Every line below is to be set down again exactly; any image stays out.

BEGIN DATA SHOWN

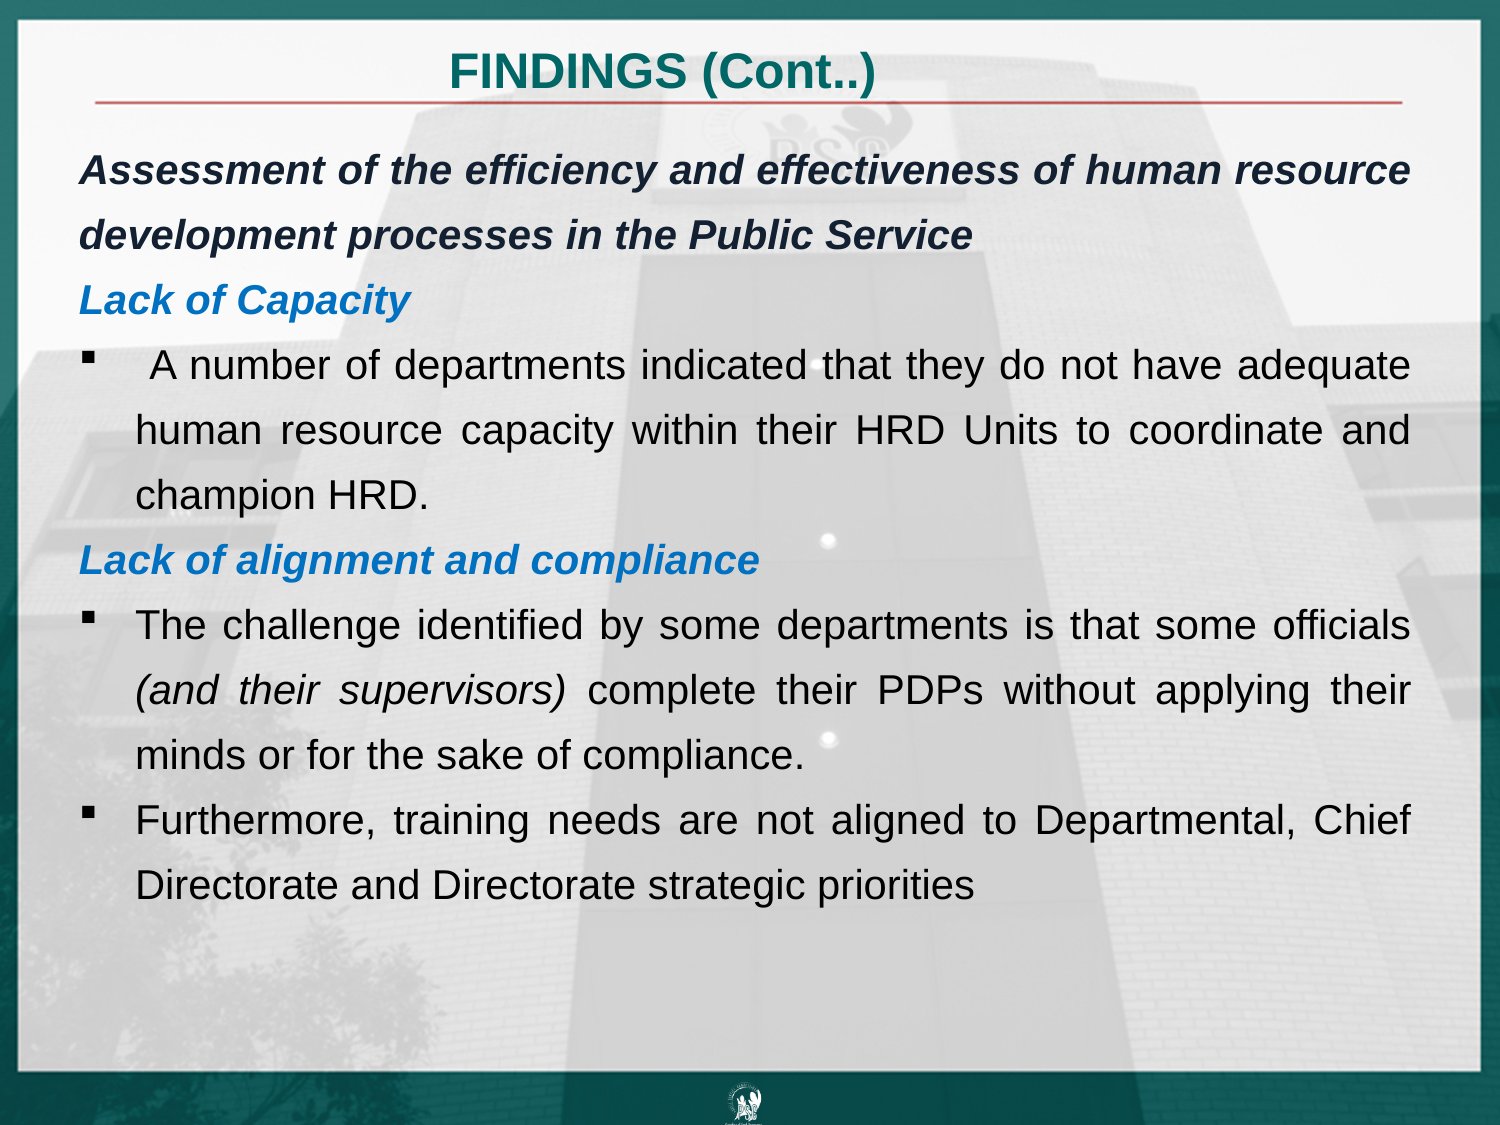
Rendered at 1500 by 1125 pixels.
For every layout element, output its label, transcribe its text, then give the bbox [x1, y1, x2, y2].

text_box FINDINGS (Cont..) [0, 1, 1412, 106]
slide_number 12 [1080, 1012, 1431, 1073]
picture [0, 0, 1500, 1125]
text_box Assessment of the efficiency and effectiveness of human resource development processes in the Public Service Lack of Capacity A number of departments indicated that they do not have adequate human resource capacity within their HRD Units to coordinate and champion HRD. Lack of alignment and compliance The challenge identified by some departments is that some officials (and their supervisors) complete their PDPs without applying their minds or for the sake of compliance. Furthermore, training needs are not aligned to Departmental, Chief Directorate and Directorate strategic priorities [54, 120, 1428, 947]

END DATA SHOWN

- OUTPUT OF THE TASK:
Rendered at 1500 by 1125 pixels.
For every layout element, output its label, transcribe its text, then give the bbox [x1, y1, x2, y2].

text_box FINDINGS (Cont..) [0, 1, 1412, 106]
slide_number 12 [1080, 1012, 1431, 1073]
picture [0, 0, 1500, 1125]
text_box Assessment of the efficiency and effectiveness of human resource development processes in the Public Service Lack of Capacity A number of departments indicated that they do not have adequate human resource capacity within their HRD Units to coordinate and champion HRD. Lack of alignment and compliance The challenge identified by some departments is that some officials (and their supervisors) complete their PDPs without applying their minds or for the sake of compliance. Furthermore, training needs are not aligned to Departmental, Chief Directorate and Directorate strategic priorities [54, 120, 1428, 947]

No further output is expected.